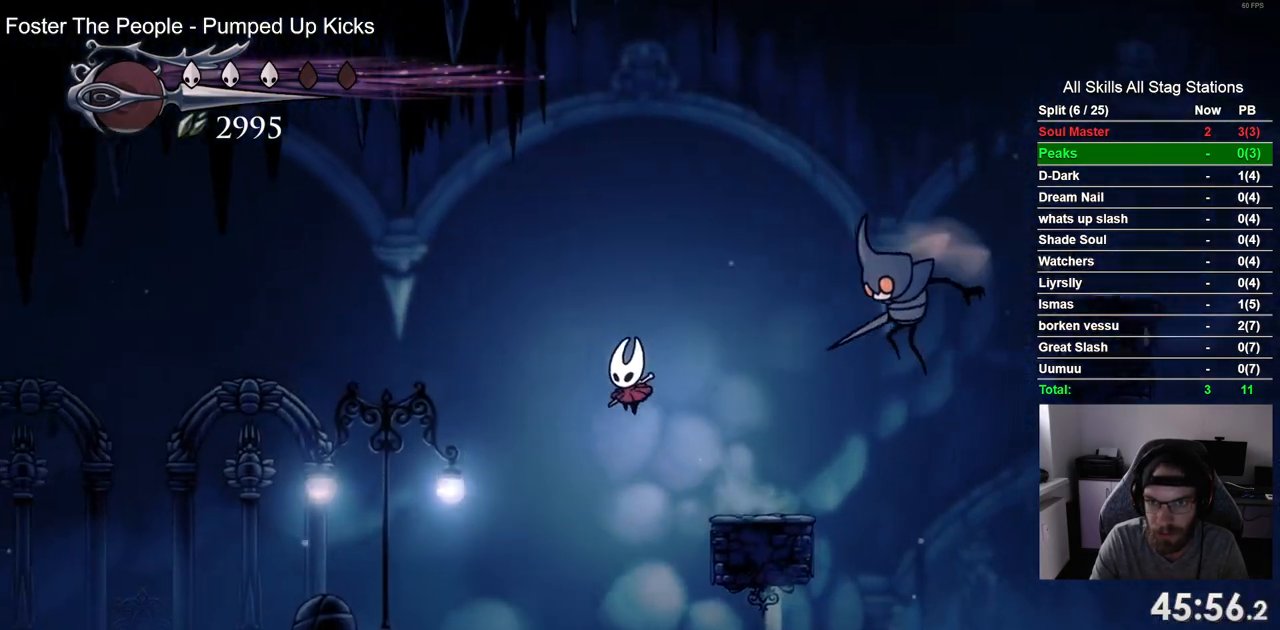
{"dt_ms": 500, "buttons": ["DPAD_LEFT"], "left_stick": "center", "right_stick": "center", "events": [[317, "DPAD_LEFT", "up"], [367, "DPAD_LEFT", "down"]]}
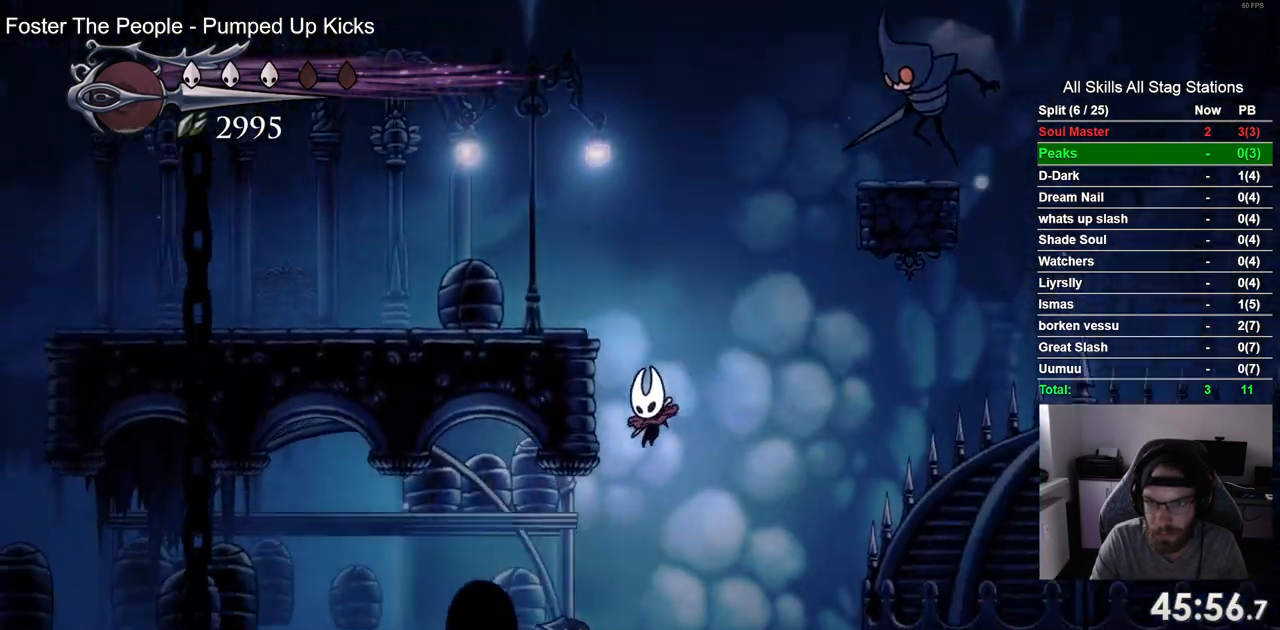
{"dt_ms": 500, "buttons": ["DPAD_RIGHT"], "left_stick": "center", "right_stick": "center", "events": [[283, "DPAD_LEFT", "up"], [350, "DPAD_RIGHT", "down"]]}
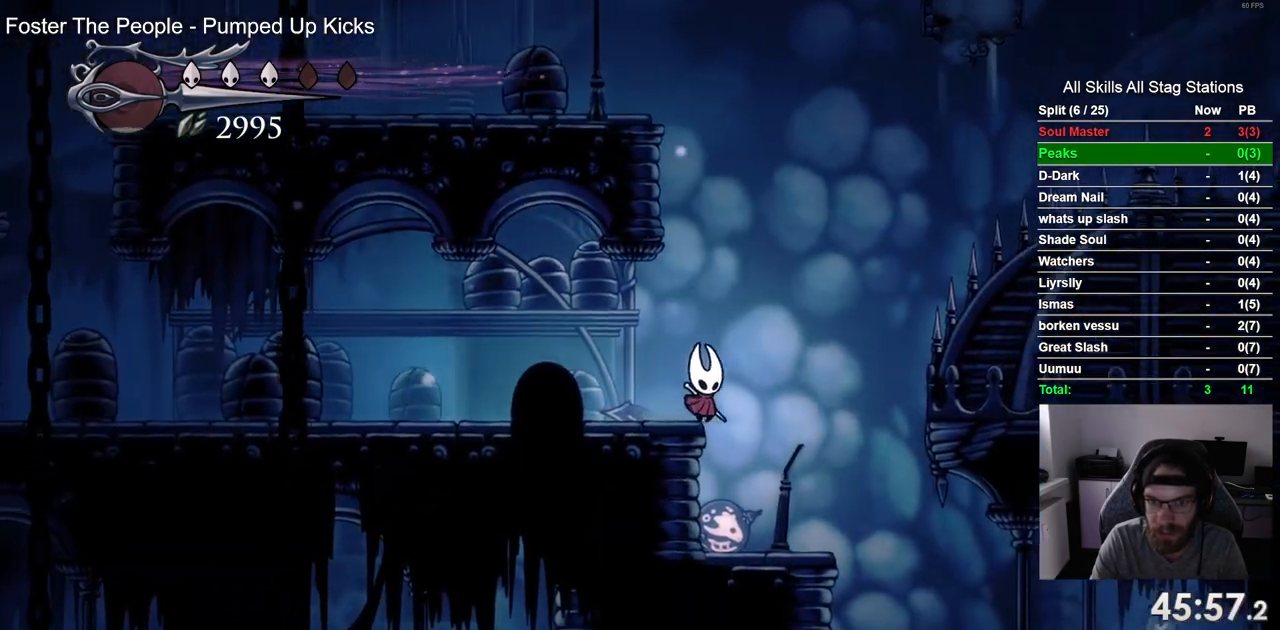
{"dt_ms": 500, "buttons": [], "left_stick": "center", "right_stick": "center", "events": [[400, "DPAD_RIGHT", "up"]]}
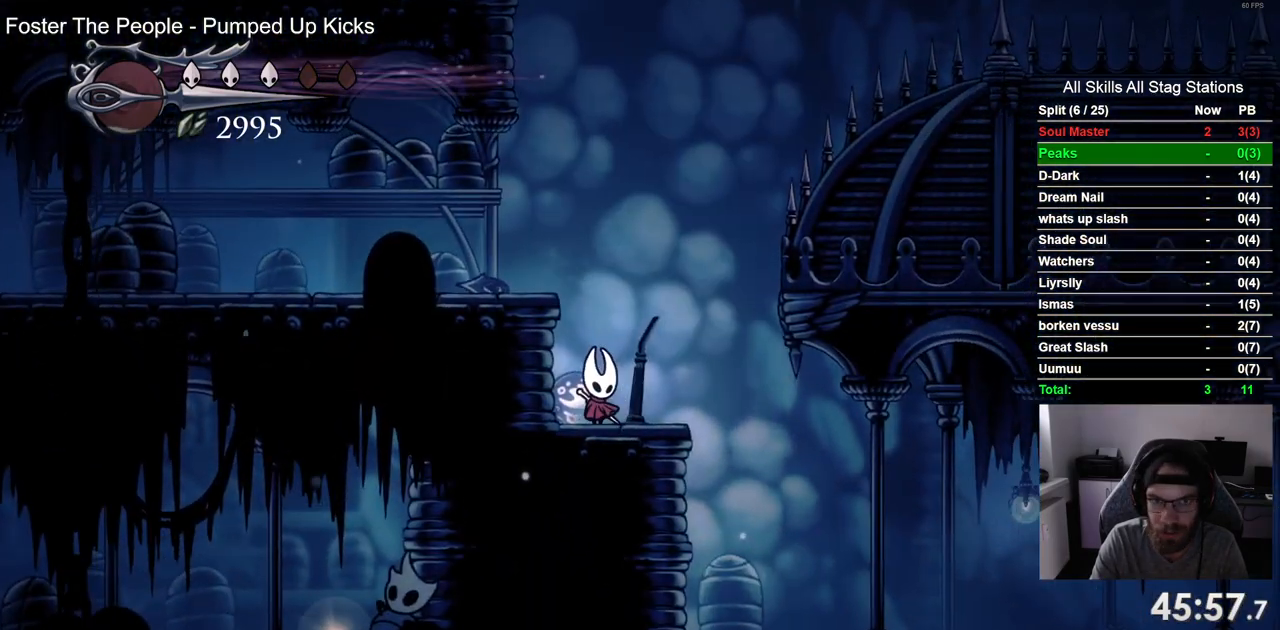
{"dt_ms": 500, "buttons": ["DPAD_UP"], "left_stick": "center", "right_stick": "center", "events": [[467, "DPAD_UP", "down"]]}
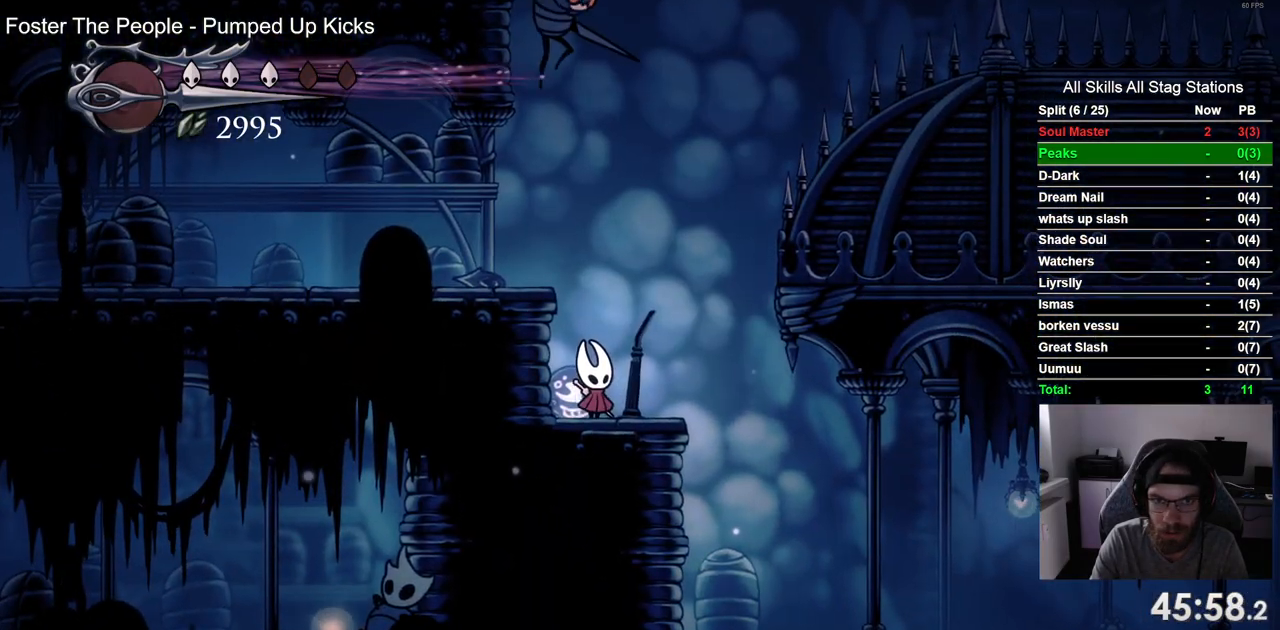
{"dt_ms": 500, "buttons": [], "left_stick": "center", "right_stick": "center"}
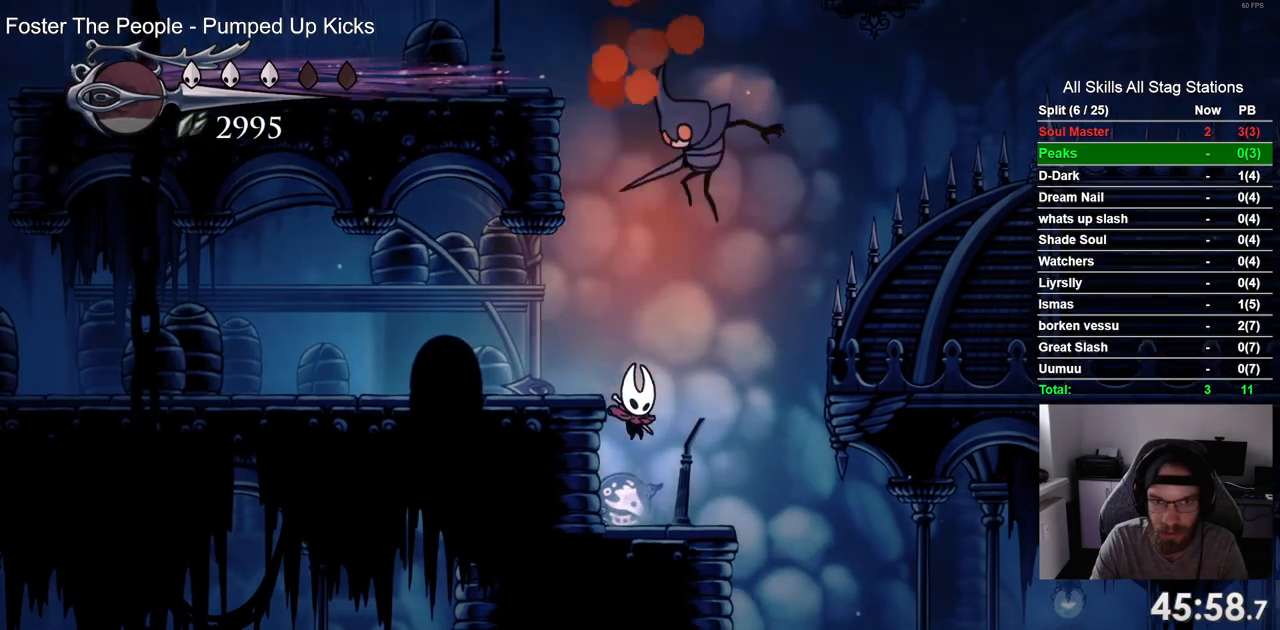
{"dt_ms": 1000, "buttons": ["DPAD_LEFT"], "left_stick": "center", "right_stick": "center"}
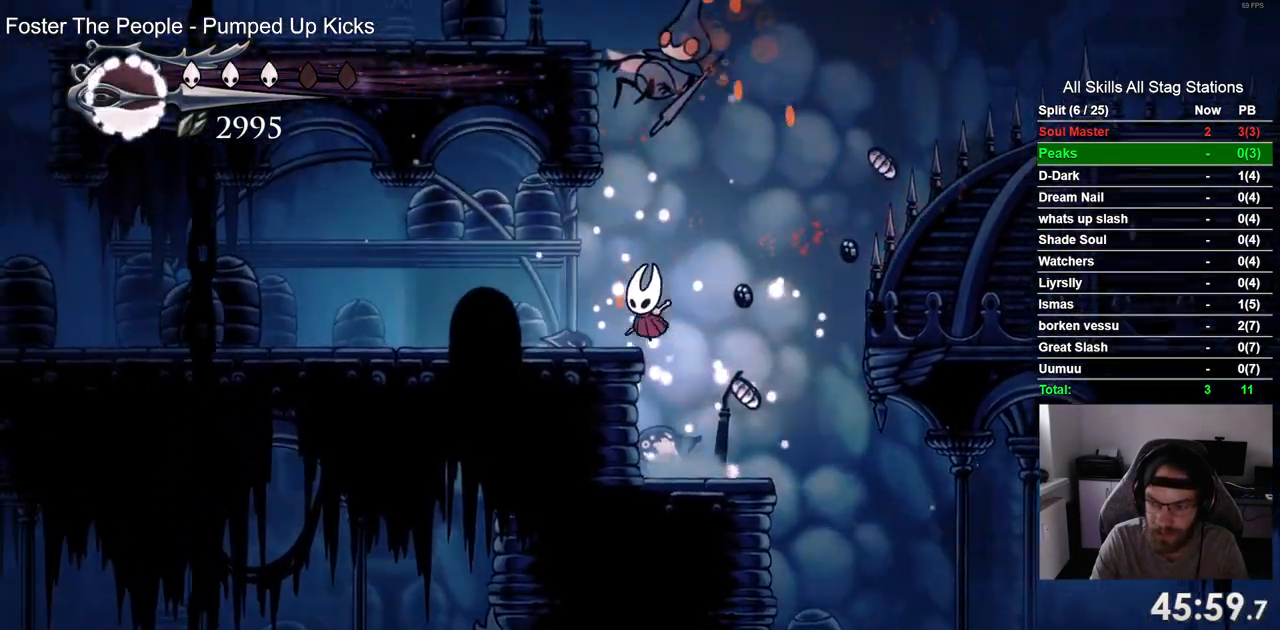
{"dt_ms": 500, "buttons": ["CROSS", "DPAD_LEFT"], "left_stick": "center", "right_stick": "center", "events": [[133, "DPAD_LEFT", "up"], [133, "DPAD_UP", "down"], [150, "DPAD_UP", "up"], [217, "DPAD_LEFT", "down"], [217, "DPAD_RIGHT", "down"], [250, "CROSS", "down"], [417, "DPAD_RIGHT", "up"]]}
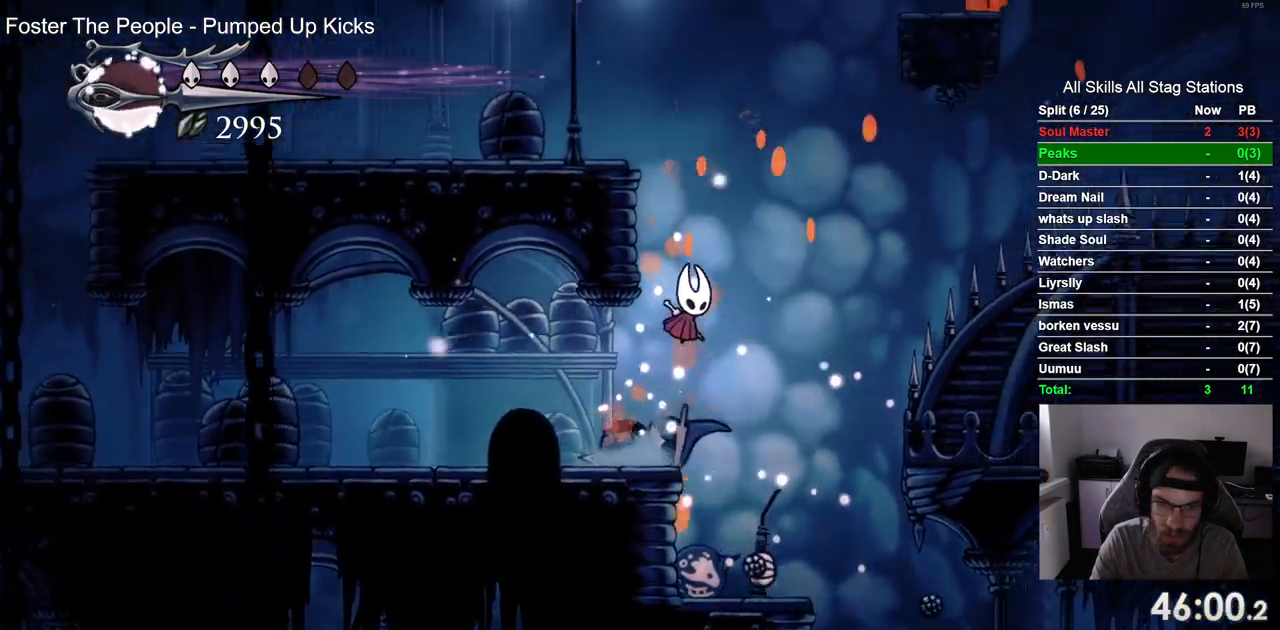
{"dt_ms": 500, "buttons": ["DPAD_LEFT"], "left_stick": "center", "right_stick": "center", "events": [[467, "CROSS", "up"]]}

- **How to complete this task**
Report all lines of the data above that include the string "CROSS".

- **Solution for this exercise**
{"dt_ms": 500, "buttons": ["CROSS", "DPAD_LEFT"], "left_stick": "center", "right_stick": "center", "events": [[133, "DPAD_LEFT", "up"], [133, "DPAD_UP", "down"], [150, "DPAD_UP", "up"], [217, "DPAD_LEFT", "down"], [217, "DPAD_RIGHT", "down"], [250, "CROSS", "down"], [417, "DPAD_RIGHT", "up"]]}
{"dt_ms": 500, "buttons": ["DPAD_LEFT"], "left_stick": "center", "right_stick": "center", "events": [[467, "CROSS", "up"]]}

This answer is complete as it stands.